Aim
Could you copy out, word for word, every difference line in the records below, leaving the pictures out of your answer?

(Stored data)
---------------
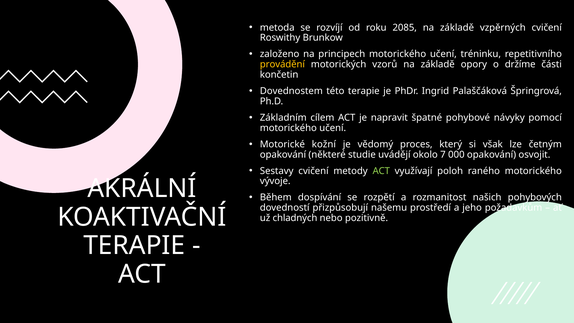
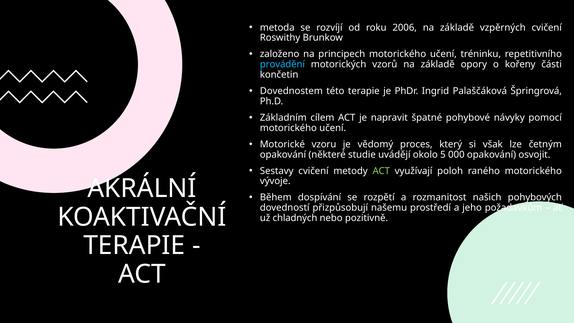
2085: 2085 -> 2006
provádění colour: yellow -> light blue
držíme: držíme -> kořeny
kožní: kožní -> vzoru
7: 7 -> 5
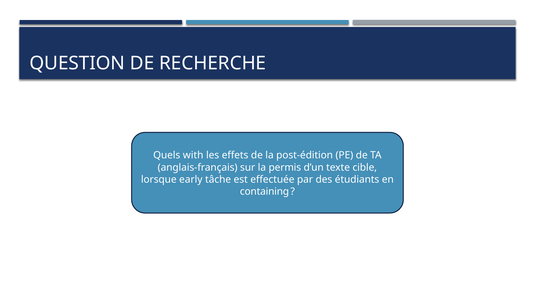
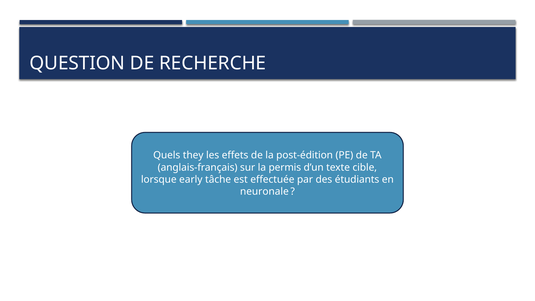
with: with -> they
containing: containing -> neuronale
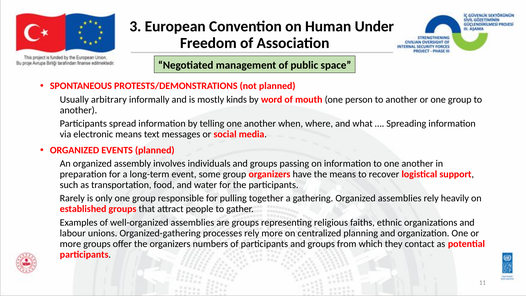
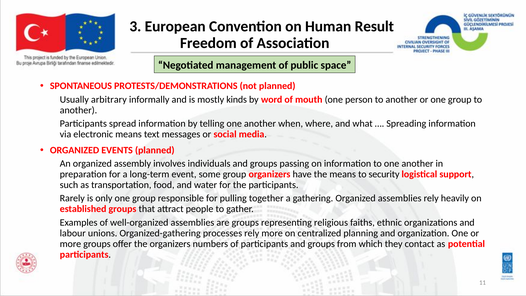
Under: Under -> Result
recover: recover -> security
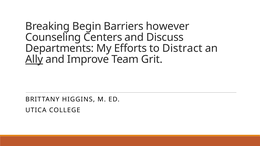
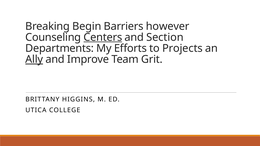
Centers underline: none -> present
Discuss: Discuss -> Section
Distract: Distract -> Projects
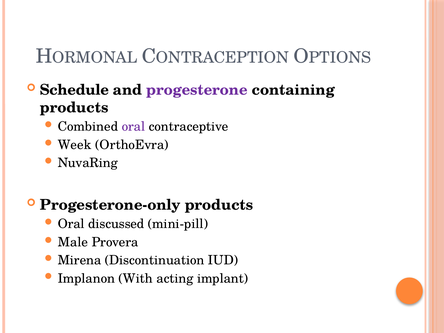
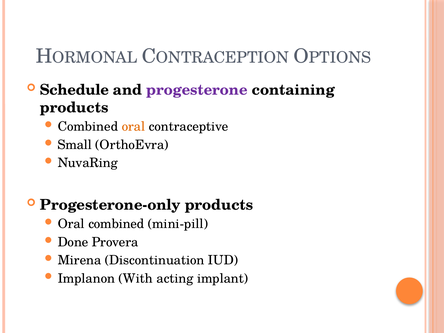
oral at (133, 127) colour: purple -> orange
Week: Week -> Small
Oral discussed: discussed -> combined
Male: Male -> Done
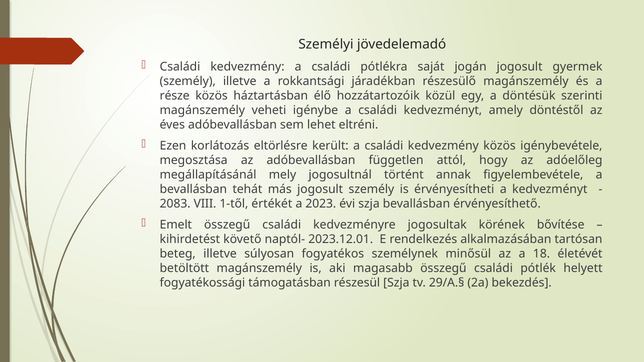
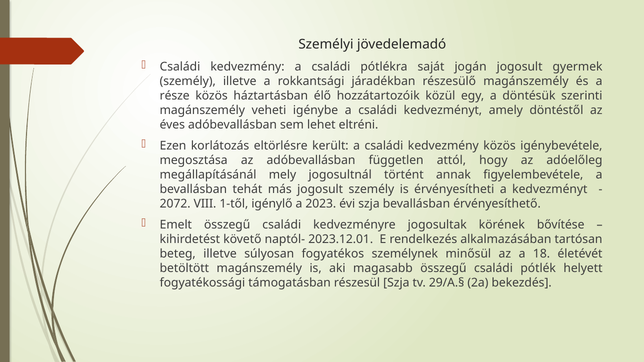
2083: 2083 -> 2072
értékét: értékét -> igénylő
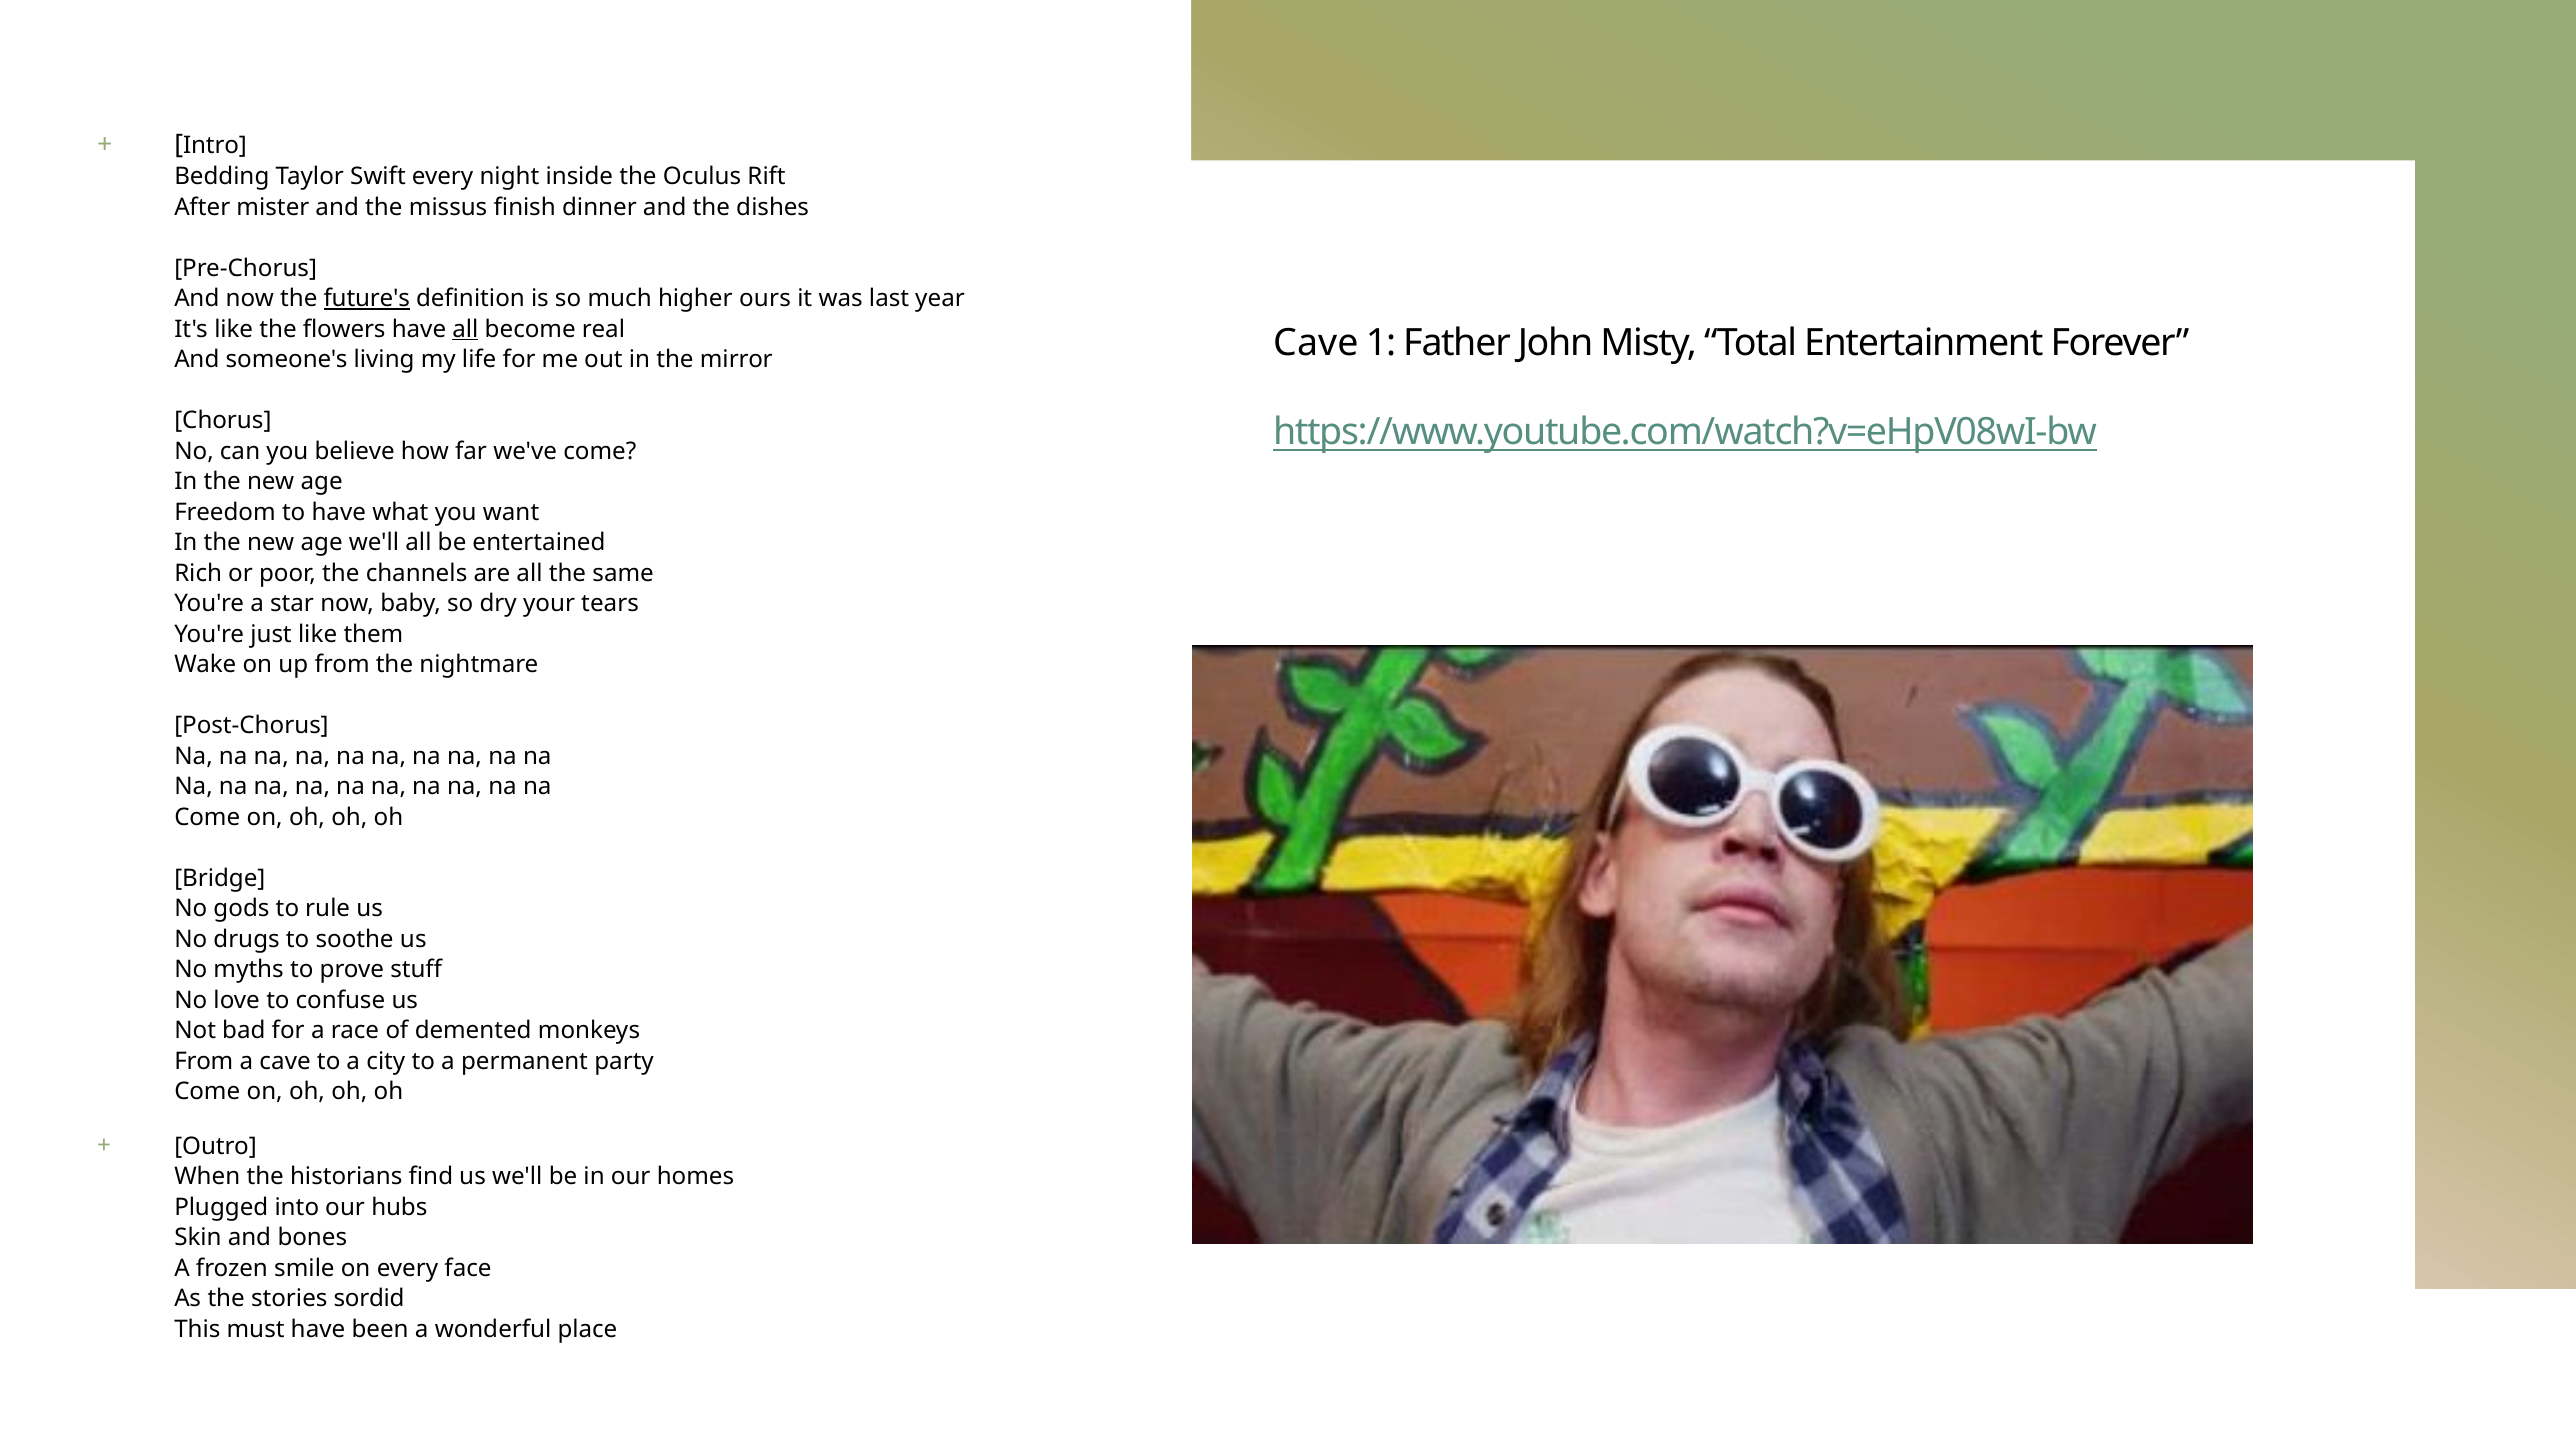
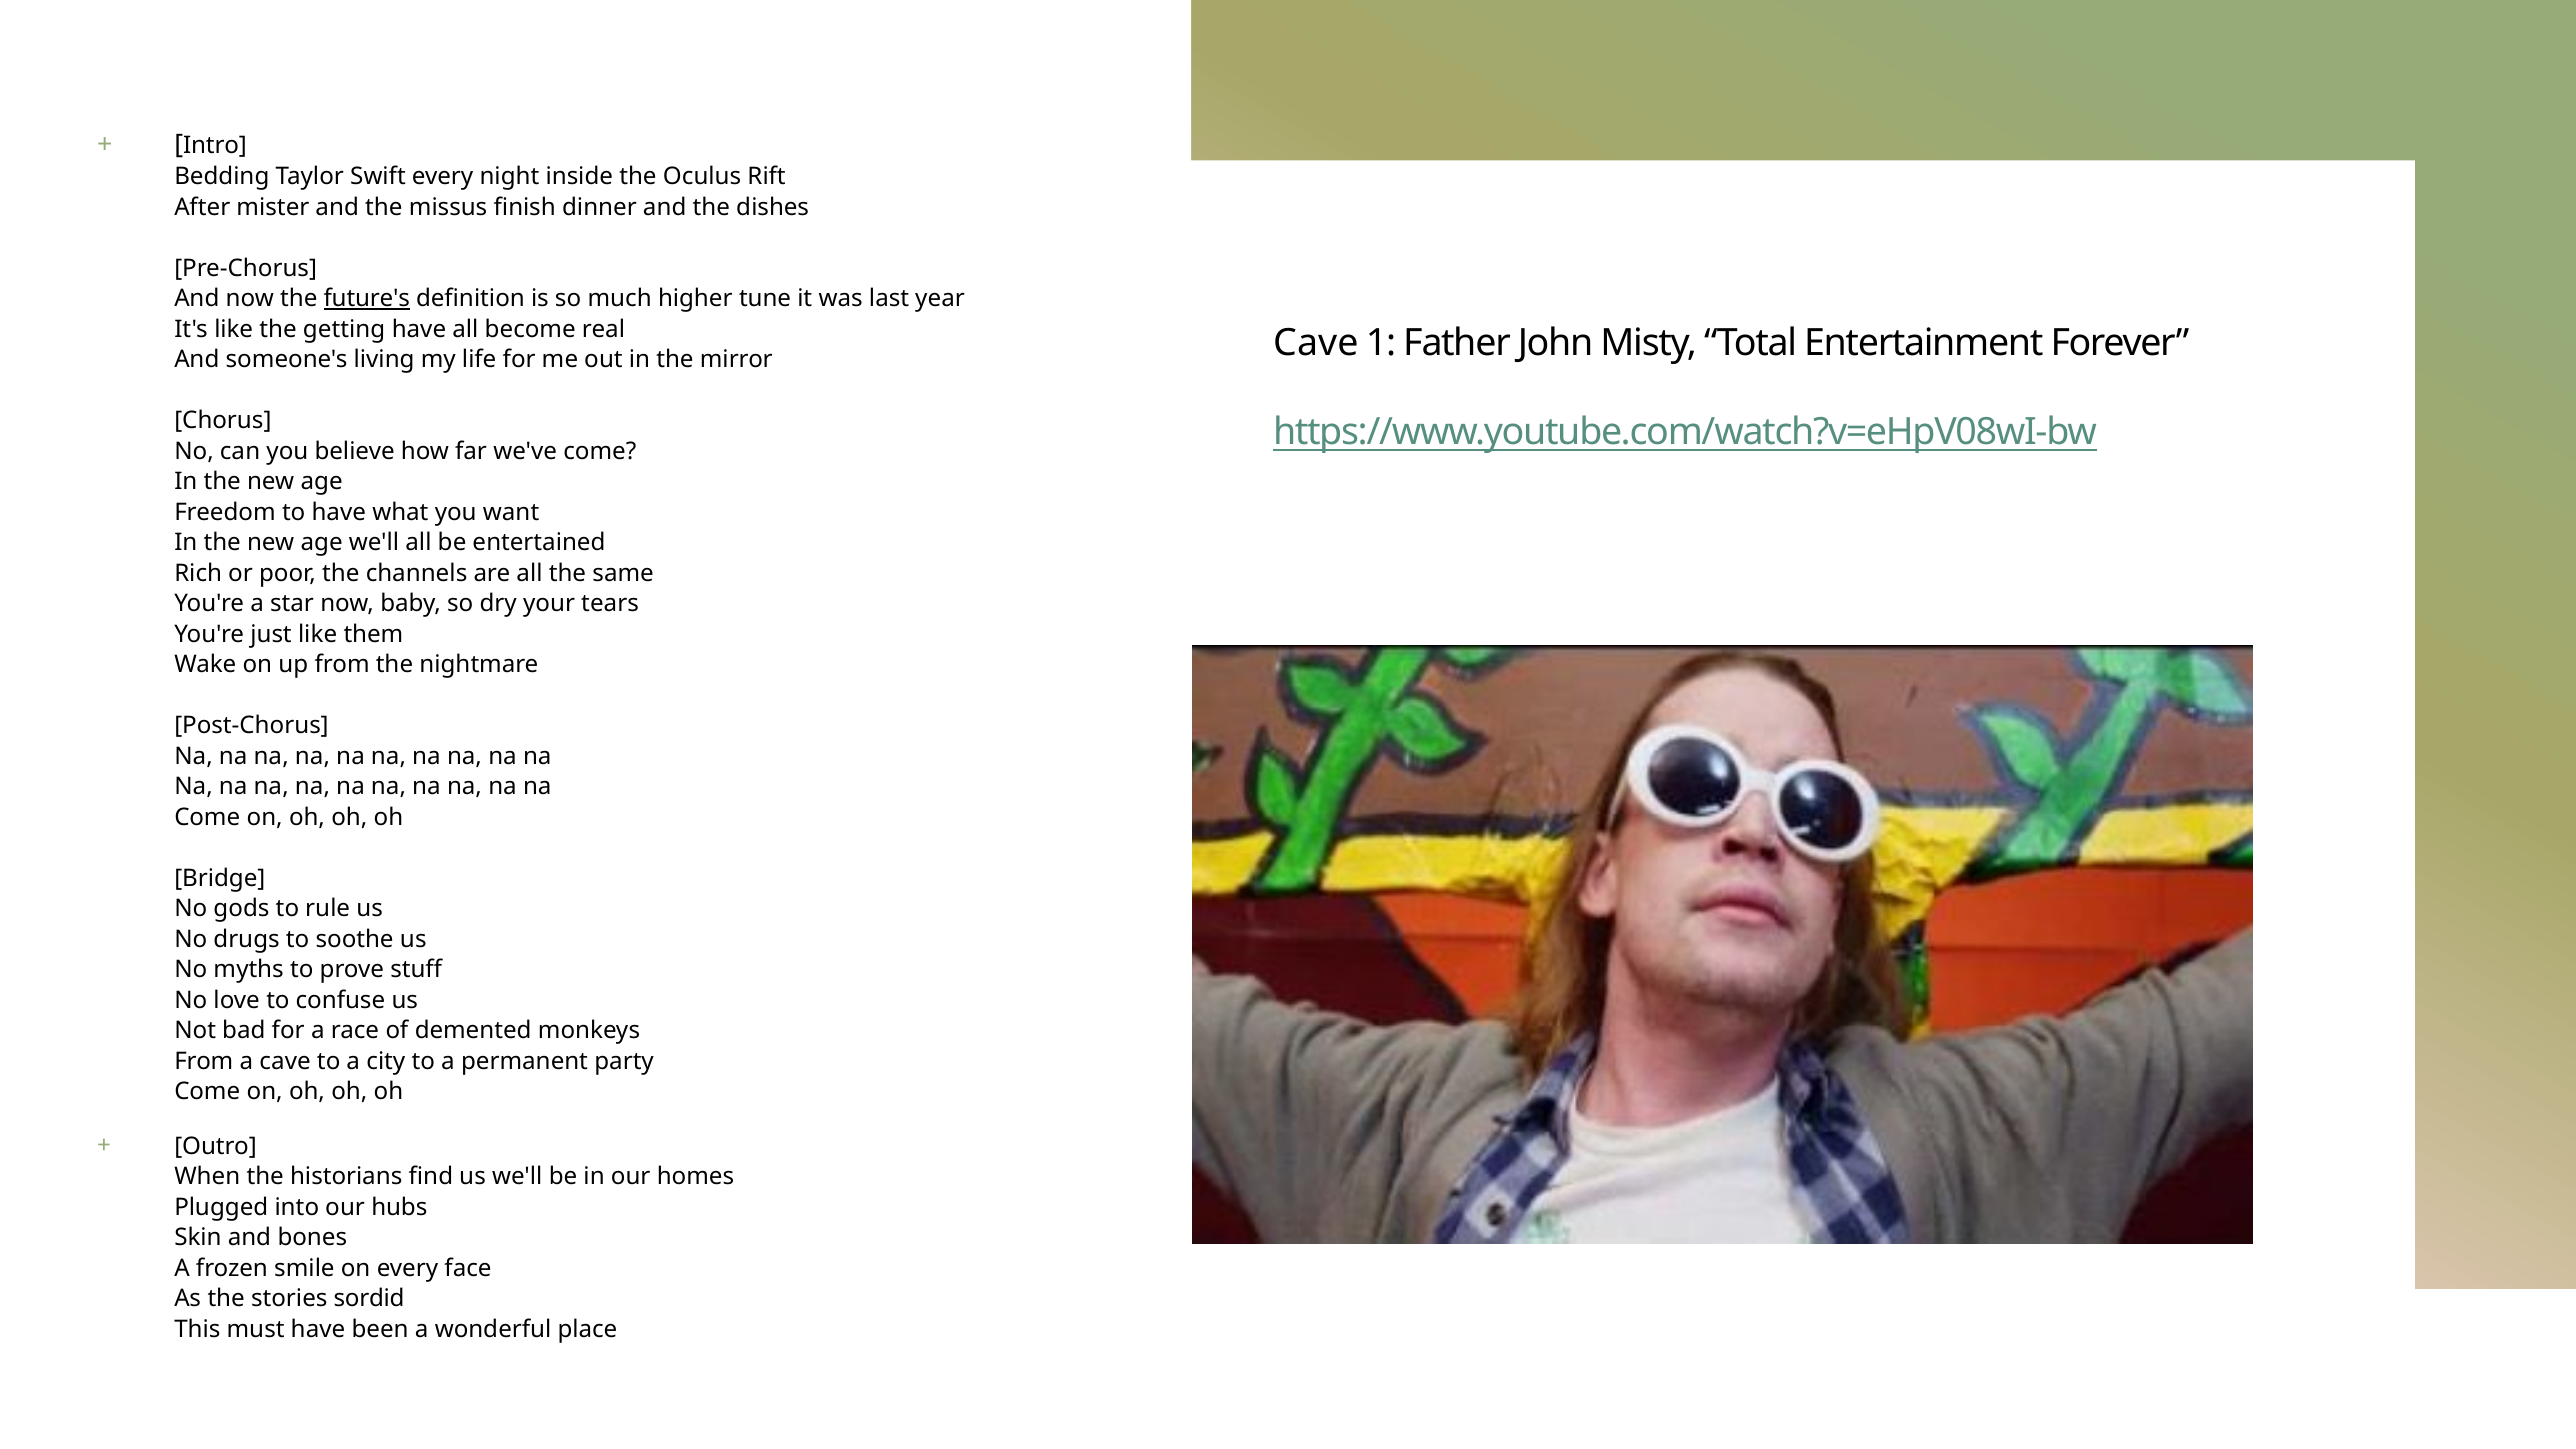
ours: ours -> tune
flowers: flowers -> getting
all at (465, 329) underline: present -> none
---------------
Correct output
2085: 2085 -> 2006
provádění colour: yellow -> light blue
držíme: držíme -> kořeny
kožní: kožní -> vzoru
7: 7 -> 5
with: with -> they
containing: containing -> neuronale
Under: Under -> Result
recover: recover -> security
Centers underline: none -> present
Discuss: Discuss -> Section
Distract: Distract -> Projects
oral at (133, 127) colour: purple -> orange
Week: Week -> Small
Oral discussed: discussed -> combined
Male: Male -> Done
2083: 2083 -> 2072
értékét: értékét -> igénylő
ours: ours -> tune
flowers: flowers -> getting
all at (465, 329) underline: present -> none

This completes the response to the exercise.